====== Çıkarılan metin
Ama itiraf etmeliyim ki günüm günümü, saatim saatimi tutmuyor. Bazen kısmen rahatlıyorum, okuyabiliyor ve yazabiliyorum ama bazen de ruhumda şiddetli daralma hissediyor ve hiç bir şey yapamaz hale geliyorum. Tek olmak Allah’a yakışır ve ben bugün 86 gündür bir odada tek başımayım. Hakkımda daha iddianame bile hazırlanmamış ve bir kez bile mahkemeye çıkmamışken ağırlaştırılmış müebbet hapis cezası almış gibi muamele görüyorum. Hatta onlardan da ağırını. Çünkü ağırlaştırılmış müebbet hapis cezası almış olanların birçoğu oda eksikliği bahane edilerek iki kişi olarak kalıyorlar. Havalandırmaya çıkarıldıklarında birkaç kişi olarak çıkıyorlar ve her gün sohbet edebiliyorlar. Ben ise hem odada tekim hem de havalandırmada.
….
Benim yan odamda PKK’cılar kalıyor ve üç kişiler. Biri müebbet almış diğeri 30 yıl. Onlar bile yalnız kalmıyorlar. 10 kişilik sohbet grubuna çıkıyorlar, 3 saat kadar sohbet ediyorlar, spora gidiyorlar. Meğer ben Kur’an’ın mesajını anlatmakla ve hükümeti sadece bazı temel konularda ve iyi niyetle tenkit etmekle ne büyük suç işlemişim! Müebbet hapis alan PKK’cılara yapılmayan bana yapıldığına göre… Neyse ki kıyamet var, neyse ki mahkeme-i kübra var!
Son 3-4 yıldır konuşmalarımın başını sonunu kırpıp manasını bozduktan sonra internete ve medyaya servis eden alçaklar herhalde şimdi mutludurlar. Çünkü maksatlarına ulaştılar ve planlarını gerçekleştirdiler. Ancak bu onların planı, bir de Allah’ın planı var. Ya bu musibeti veren Allah (c.c.) bundan sonrasında bizim için çok daha güzel gelişmelerin olması için verdiyse. Ya böyle bir olay olmadan yıllar da geçse önemli ve hayırlı gelişmeler olmayacaktıysa.
Mevlana’nın dediği gibi;
“Ayağın kırıldı diye üzülme! Allah senden aldığı ayak yerine belki sana kanat verecek!”
İnşaallah Rabbim hem ayağımızı iyileştirecek hem de kanat verecek, bast-ı zaman ve tayy-ı mekân gerçekleşecek, az zamanda çok mesafe alınacak, zaman sündürülecek ve dava tüm mekânlara hızla yayılacak, yeryüzü adeta dürülecek, küçülecek!
============
====== Göreve ait liste
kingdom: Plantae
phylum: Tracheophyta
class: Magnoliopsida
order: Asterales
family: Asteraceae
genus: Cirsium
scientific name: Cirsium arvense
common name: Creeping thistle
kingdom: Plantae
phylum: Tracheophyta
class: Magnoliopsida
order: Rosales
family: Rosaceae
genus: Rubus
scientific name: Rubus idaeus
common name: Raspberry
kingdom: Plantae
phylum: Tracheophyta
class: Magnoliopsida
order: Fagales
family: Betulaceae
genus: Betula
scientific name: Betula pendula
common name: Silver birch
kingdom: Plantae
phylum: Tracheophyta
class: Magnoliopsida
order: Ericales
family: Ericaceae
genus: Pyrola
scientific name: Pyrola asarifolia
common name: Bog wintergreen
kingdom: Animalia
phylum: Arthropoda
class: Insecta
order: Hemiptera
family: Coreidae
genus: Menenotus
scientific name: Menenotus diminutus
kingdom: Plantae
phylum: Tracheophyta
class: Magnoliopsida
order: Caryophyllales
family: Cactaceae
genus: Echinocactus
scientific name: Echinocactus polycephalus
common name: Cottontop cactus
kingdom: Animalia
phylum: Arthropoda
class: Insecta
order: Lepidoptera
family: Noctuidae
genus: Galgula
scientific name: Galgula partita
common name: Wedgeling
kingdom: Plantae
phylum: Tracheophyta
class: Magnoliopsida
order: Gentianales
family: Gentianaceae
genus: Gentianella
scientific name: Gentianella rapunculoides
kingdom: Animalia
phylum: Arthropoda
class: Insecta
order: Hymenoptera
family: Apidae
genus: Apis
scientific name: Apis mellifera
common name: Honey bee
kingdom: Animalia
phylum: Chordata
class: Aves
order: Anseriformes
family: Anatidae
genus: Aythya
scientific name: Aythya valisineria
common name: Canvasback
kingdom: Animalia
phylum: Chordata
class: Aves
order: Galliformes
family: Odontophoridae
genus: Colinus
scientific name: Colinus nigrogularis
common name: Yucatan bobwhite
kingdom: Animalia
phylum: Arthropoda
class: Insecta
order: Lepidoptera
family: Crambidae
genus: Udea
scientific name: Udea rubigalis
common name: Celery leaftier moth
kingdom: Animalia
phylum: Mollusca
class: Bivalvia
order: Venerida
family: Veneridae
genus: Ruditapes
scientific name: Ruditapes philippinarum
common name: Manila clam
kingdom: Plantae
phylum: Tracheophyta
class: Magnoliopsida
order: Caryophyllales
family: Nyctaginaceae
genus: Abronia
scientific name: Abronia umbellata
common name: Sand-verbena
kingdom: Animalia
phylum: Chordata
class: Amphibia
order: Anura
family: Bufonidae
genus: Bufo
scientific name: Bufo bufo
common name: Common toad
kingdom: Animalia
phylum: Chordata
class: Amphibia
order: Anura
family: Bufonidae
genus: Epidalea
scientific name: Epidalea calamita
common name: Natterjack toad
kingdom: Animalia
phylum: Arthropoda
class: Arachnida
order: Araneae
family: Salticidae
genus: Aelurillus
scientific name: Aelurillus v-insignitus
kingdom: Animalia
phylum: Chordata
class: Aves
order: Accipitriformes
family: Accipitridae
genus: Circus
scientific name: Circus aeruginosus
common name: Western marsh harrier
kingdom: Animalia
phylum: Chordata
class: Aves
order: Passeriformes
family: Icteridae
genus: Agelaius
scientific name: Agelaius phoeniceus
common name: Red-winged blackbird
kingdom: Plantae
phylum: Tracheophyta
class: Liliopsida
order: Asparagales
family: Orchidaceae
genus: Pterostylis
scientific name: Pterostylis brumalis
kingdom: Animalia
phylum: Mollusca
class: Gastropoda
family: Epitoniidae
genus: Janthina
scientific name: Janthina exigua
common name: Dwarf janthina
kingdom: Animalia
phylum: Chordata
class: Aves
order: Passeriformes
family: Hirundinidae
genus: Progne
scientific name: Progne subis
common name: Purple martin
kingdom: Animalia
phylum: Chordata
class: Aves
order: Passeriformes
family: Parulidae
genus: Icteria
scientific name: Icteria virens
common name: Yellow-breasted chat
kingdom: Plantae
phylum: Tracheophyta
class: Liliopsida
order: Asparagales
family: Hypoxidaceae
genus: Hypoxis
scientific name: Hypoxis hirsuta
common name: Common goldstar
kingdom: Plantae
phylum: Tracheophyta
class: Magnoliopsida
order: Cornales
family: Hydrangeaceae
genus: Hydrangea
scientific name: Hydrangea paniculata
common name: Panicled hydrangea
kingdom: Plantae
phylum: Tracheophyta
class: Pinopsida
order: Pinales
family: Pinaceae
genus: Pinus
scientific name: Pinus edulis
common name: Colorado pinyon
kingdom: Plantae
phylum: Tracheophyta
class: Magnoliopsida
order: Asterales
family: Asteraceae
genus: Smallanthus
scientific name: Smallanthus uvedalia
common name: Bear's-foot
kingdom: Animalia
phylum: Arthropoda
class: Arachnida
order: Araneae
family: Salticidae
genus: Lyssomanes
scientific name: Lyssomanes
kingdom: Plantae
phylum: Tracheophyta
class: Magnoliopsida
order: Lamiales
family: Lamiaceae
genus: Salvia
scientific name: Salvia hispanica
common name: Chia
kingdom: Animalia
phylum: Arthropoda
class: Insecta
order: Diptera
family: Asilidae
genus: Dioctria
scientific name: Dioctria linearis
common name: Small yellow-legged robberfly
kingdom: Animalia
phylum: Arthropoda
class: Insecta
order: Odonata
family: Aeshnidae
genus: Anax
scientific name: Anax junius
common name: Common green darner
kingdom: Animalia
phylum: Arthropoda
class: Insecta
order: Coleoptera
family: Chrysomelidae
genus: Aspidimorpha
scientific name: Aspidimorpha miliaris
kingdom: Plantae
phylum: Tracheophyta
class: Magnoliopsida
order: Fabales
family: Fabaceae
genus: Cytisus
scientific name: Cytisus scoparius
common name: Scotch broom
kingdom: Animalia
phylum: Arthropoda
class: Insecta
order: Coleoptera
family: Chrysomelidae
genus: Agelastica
============
**Görev 1:** Çıkarılan metne göre yazar kaç gündür bir odada tek başına kalmaktadır?
**Görev 2:** Listede "scientific name: Smallanthus uvedalia" ifadesini barındıran satırdan listenin sonuna kadar uzanan satırları, iki uç da dahil olmak üzere, olduğu gibi aktarın.

**Alıştırma çıktısı 1:** 86 gündür.

**Alıştırma çıktısı 2:**
scientific name: Smallanthus uvedalia
common name: Bear's-foot
kingdom: Animalia
phylum: Arthropoda
class: Arachnida
order: Araneae
family: Salticidae
genus: Lyssomanes
scientific name: Lyssomanes
kingdom: Plantae
phylum: Tracheophyta
class: Magnoliopsida
order: Lamiales
family: Lamiaceae
genus: Salvia
scientific name: Salvia hispanica
common name: Chia
kingdom: Animalia
phylum: Arthropoda
class: Insecta
order: Diptera
family: Asilidae
genus: Dioctria
scientific name: Dioctria linearis
common name: Small yellow-legged robberfly
kingdom: Animalia
phylum: Arthropoda
class: Insecta
order: Odonata
family: Aeshnidae
genus: Anax
scientific name: Anax junius
common name: Common green darner
kingdom: Animalia
phylum: Arthropoda
class: Insecta
order: Coleoptera
family: Chrysomelidae
genus: Aspidimorpha
scientific name: Aspidimorpha miliaris
kingdom: Plantae
phylum: Tracheophyta
class: Magnoliopsida
order: Fabales
family: Fabaceae
genus: Cytisus
scientific name: Cytisus scoparius
common name: Scotch broom
kingdom: Animalia
phylum: Arthropoda
class: Insecta
order: Coleoptera
family: Chrysomelidae
genus: Agelastica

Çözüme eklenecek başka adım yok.